The Council will consist of 46 members -- 30 tribal members, five non-tribal members, five general category members, and six nominated members who will be nominated by the Assam Government. A committee consisting a representative each from the Central and Assam governments, and Bodo Liberation Tigers would "decide by a consensus on the inclusion of villages and areas in the BTC where tribal population is not less than 50 per cent within a period of three months of signing the accord" (UNI news dated February 10, 2003).
The news report also indicated that,
The autonomous body will fulfill the economic, educational, and linguistic aspirations as well as socio-cultural and ethnic identity of the Bodos.
The arrangement will result in the "creation of Bodoland as an autonomous self-governing unit within Assam." "The BTC, covering some 8,000 sq kilometers, would comprise some 3,082 villages and a population of some 23 lakhs" (Anjali Modi in The Hindu, February 10, 2003).
3. A BOLD STEP IN THE RIGHT DIRECTION
The move of the Central and Assam governments is a bold step in the right direction. The British accession of Indian princely states into a single political nation, British India, and their act of dividing these territories into various administrative units did not really consider linguistic identities as an important factor. The re-organization of various administrative provinces into linguistic states in 1956 also did not fully satisfy the aspirations of various linguistic groups. It looks like that such re-organizations must be viewed only as an ongoing process, a process that continues without affecting the integrity of India as a single political nation.
4. WHAT LIES AHEAD?
Unfortunately most linguistic demands have been agreed to or granted by the national leaders only after much agitation, often violent in nature. Yet there is an unmistakable trend noticed in India in the recent past. We have more states now than ever, we have more autonomous councils than in the past, and it is more likely that the creation of Bodo Council itself, in due course, may result in according that Council a full statehood in the future.
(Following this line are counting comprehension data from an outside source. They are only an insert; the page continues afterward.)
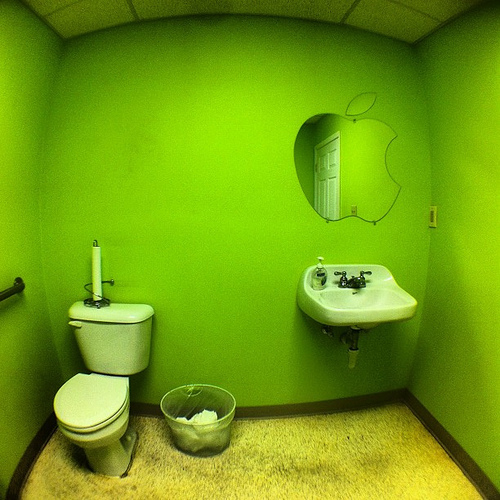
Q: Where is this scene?
A: Bathroom.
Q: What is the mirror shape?
A: Apple.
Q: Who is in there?
A: No one.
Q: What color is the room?
A: Neon green.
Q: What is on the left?
A: Toilet.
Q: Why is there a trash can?
A: For trash.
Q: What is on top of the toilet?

It is interesting to note how independent India manages to meet the aspirations of linguistic and ethnic groups in a peaceful and amicable way.
Demands for autonomy or full statehood within the Indian Union from various linguistic and ethnic groups will increase. One could easily list areas that will demand such status in the near future. (I refrain from listing these possible demands here!) Geographical contiguity also is often considered important while conceding demands for statehood, etc. Moreover, even with such creation of special autonomous councils and granting full statehood, there will always be linguistic and ethnic problems. While granting autonomy and full statehood, it also becomes necessary to impress upon those who receive such status to carefully and sympathetically consider the demands of the remnant linguistic, ethnic, and religious minority populations in their midst, and enable them to participate fully and meaningfully in the public life as equal partners. Some states have shown their incapacity to appreciate this important necessity.
5. THE RESPONSIBILITY OF STATES AND LEADERSHIP
It is important for the states to review their education and employment policies, and ensure a fair deal to all the ethnic, religious, and linguistic groups within the states. Each state is as multilingual, multi-ethnic, or multi-religious as the Union is. Sometimes creating special councils may not really solve the problem, but such demands become strident when people's aspirations are not met by the current arrangements.